Direito Civil Comentado - Art. 441, 442, 443 - Dos Vícios Redibitórios – VARGAS, Paulo S. R.


Direito Civil Comentado - Art. 441, 442, 443
- Dos Vícios Redibitórios
 – VARGAS, Paulo S. R.

Parte Especial - Livro I – Do Direito das Obrigações
Título V – DOS CONTRATOS EM GERAL
 (art. 421 a 480) Capítulo I – Disposições Gerais –
Seção V – Dos Vícios Redibitórios
- vargasdigitador.blogspot.com

Art. 441. A coisa recebida em virtude de contrato comutativo pode ser enjeitada por vícios ou defeitos ocultos, que a tornem impropria ao uso a que é destinada, ou lhe diminuam o valor.

Parágrafo único. É aplicável a disposição deste artigo às doações onerosas.

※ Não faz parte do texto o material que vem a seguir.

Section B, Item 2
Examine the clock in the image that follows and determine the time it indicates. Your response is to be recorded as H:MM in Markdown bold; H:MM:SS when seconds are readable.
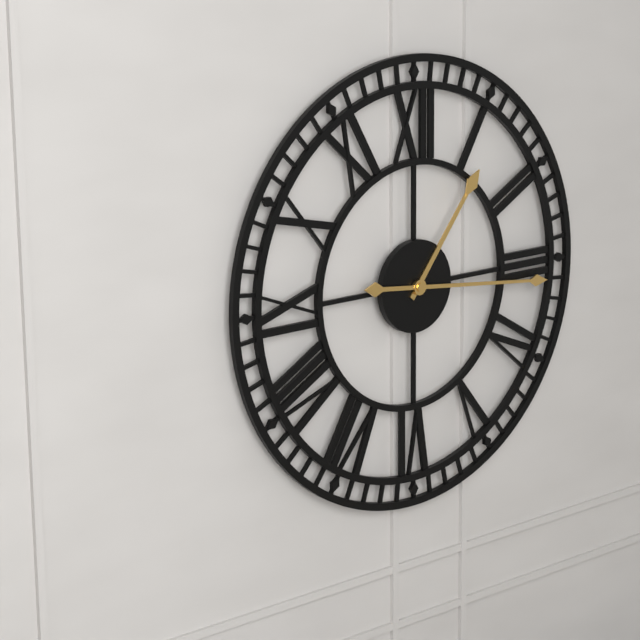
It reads **1:16**
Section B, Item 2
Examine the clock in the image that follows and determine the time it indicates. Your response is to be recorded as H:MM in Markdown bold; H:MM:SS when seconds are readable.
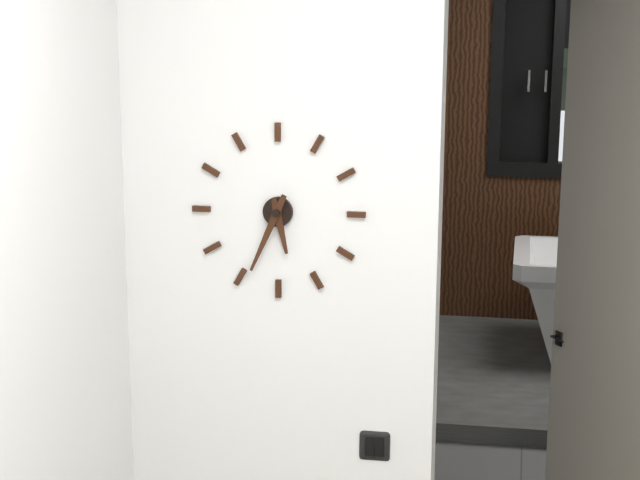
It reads **5:34**
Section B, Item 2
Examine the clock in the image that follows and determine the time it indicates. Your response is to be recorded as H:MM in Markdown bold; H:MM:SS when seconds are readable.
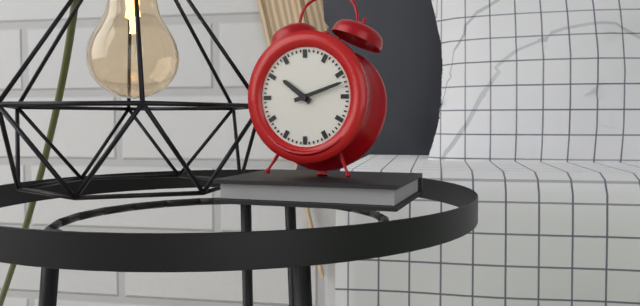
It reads **10:12**
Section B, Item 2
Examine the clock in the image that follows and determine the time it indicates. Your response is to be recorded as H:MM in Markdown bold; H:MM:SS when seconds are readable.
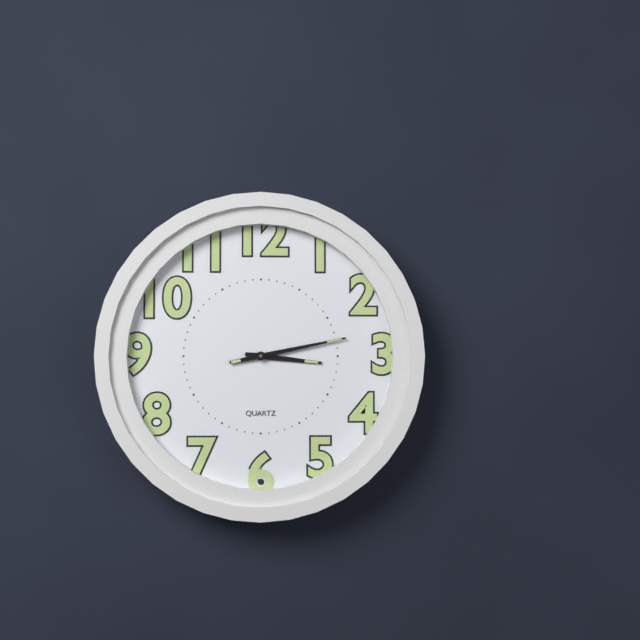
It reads **3:13**
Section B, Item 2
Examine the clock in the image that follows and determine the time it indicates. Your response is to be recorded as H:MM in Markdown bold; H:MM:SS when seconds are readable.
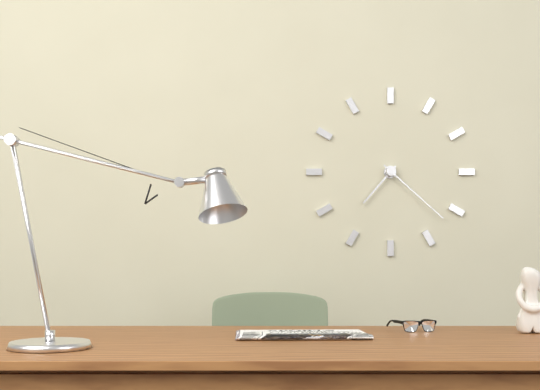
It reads **7:22**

“O vício redibitório consiste no vício oculto da coisa que a torna impropria a seu uso. Sendo inerente à essência do produto, o vício é capaz de torna-lo imprestável ao fim a que se destina ou de reduzir a capacidade do bem por ocasião de sua utilização” diz Nelson Rosenvald.

Em seus ensinamentos, Nelson Rosenvald ensina que em nosso ordenamento, a disciplina é inserida na teoria geral dos contratos, não se prendendo a nenhum contrato em espécie. Seu campo de incidência são os contratos comutativos, em que há um conhecimento prévio das prestações recíprocas. A existência do sinalagma e, portanto, da justiça contratual, requer um equilíbrio entre as trocas contratuais. Haverá uma lesão a esse equilíbrio se o bem recebido por uma das partes for incapaz materialmente de atender a suas finalidades naturais.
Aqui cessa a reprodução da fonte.